Q: HOW ARE THESE REQUIREMENTS DIFFERENT FROM HOW THINGS WORKED BEFORE?

Prior to the adoption of this revised language, FSC rules and LEED requirements were out of sync with respect to the extent of chain of custody certification required. Previously, LEED distinguished between products that were individually labelled and those that were not: For individually-labeled products, the manufacturer's COC number was required; for products that were not individually labeled, the required COC number was that of the company supplying wood products to project contractors and subcontractors.

FSC does not make this distinction; it requires that all companies that take legal ownership of FSC products and produce, sell, promote, or trade them be certified for COC. The fact that FSC rules and LEED requirements were out of sync created confusion in the supply chain for LEED projects. The intention of the new requirements is to eliminate this confusion.

In addition, according to previous LEED requirements, the only required documentation was a COC certificate number, but that alone is insufficient to demonstrate compliance with credit requirements. There are two reasons for this. First, a COC certificate gives a company the right to produce, sell, promote, or trade FSC-certified wood products, but it does not mean that company is actually doing so. Second, because the credit calculation is based on the cost of both FSC and non-FSC products, itemized cost information was needed. The revised language therefore focuses on vendor invoices that show both a valid COC certificate number and line items indicating which products are FSC-certified.
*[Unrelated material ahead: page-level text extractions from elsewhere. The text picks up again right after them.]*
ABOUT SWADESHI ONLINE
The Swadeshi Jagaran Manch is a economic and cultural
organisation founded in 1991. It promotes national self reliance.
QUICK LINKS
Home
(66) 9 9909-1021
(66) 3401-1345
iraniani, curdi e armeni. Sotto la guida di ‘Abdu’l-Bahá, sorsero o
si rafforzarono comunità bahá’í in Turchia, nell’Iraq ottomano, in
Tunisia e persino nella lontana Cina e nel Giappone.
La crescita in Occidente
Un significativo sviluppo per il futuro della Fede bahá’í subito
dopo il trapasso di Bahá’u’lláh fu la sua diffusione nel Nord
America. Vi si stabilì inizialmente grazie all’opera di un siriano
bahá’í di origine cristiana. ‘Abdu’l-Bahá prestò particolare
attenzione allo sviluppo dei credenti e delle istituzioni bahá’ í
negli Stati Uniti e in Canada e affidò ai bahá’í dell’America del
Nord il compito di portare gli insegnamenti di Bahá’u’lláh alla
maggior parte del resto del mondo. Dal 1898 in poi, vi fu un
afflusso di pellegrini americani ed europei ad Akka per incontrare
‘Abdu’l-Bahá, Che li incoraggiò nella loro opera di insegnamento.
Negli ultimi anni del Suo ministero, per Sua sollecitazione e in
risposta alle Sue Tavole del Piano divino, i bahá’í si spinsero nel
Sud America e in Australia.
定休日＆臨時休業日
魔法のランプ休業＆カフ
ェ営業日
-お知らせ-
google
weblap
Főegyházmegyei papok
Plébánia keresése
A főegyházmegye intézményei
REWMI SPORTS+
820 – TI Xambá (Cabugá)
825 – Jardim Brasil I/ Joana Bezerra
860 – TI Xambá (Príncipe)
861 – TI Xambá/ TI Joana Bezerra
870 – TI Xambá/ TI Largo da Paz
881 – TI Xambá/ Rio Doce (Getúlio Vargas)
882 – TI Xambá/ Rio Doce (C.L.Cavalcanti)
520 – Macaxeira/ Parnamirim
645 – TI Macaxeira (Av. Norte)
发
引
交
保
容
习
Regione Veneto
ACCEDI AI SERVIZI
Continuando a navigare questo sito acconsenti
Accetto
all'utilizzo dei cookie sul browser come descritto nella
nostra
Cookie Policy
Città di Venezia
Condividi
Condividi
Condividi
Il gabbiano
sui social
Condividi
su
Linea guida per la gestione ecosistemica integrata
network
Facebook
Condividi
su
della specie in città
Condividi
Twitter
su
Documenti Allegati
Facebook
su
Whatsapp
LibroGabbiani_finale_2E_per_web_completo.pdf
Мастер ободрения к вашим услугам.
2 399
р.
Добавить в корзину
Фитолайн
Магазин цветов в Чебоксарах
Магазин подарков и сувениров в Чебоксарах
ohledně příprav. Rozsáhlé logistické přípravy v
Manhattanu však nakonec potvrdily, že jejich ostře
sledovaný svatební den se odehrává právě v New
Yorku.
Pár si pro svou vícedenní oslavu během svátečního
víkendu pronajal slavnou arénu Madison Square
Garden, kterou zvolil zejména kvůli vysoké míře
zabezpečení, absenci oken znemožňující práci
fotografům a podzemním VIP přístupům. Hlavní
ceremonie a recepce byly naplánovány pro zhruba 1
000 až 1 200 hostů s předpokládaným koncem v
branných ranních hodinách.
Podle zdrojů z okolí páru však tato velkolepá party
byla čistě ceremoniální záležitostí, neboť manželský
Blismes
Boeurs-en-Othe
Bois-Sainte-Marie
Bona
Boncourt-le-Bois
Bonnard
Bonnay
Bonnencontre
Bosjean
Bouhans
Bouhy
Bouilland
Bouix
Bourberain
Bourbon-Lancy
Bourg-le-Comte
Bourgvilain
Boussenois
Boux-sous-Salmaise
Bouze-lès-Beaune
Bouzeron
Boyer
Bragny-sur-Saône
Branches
Q: WHY ARE PRODUCTS THAT ARE IDENTIFIED ON VENDOR INVOICES AS "FSC Mixed [NN]%" VALUED LESS THAN PRODUCTS THAT ARE IDENTIFIED AS "FSC Pure" OR "FSC Mixed Credit," WHICH ARE VALUED AT 100%?

The most recent FSC Chain of Custody Standard (FSC-STD-40-004 V2) establishes that FSC Pure products are made entirely of wood or fiber originating from FSC-certified forests, while FSC Mixed products combine FSC-certified material, controlled wood, and/or reclaimed material.
FSC Mixed products fall into two basic categories:

  1. Products invoiced on a line-item basis as "FSC Mixed [NN]%." In these cases, the product or products contain the indicated percentage of FSC material.
  2. Products invoiced on a line-item basis as "FSC Mixed Credit." This indicates that the products were manufactured under the "Credit System," in which a percentage of a production batch, corresponding to the percentage of the input that is FSC certified, may be sold as "FSC Mixed Credit." The specific product invoiced as "FSC Mixed Credit" may not itself contain FSC material, but the overall percentage of the batch sold as FSC corresponds directly to the FSC input fraction.

The logic for valuing FSC Pure products at 100% is obvious, as they do, in fact, contain 100% FSC material.
"FSC Mixed Credit" products are also valued at 100% because the amount of material carrying this label corresponds to the amount of FSC material in the production batch, representing a "pass-through" of FSC-certified material: if 90% of inputs into the production batch are FSC certified, then 90% of the products that come out can be sold as FSC certified.

Products labeled "FSC Mixed [NN]%" are valued at the indicated percentage, i.e., the percentage of actual FSC certified content, because this is consistent with past LEED practice and the intent of the Certified Wood credit.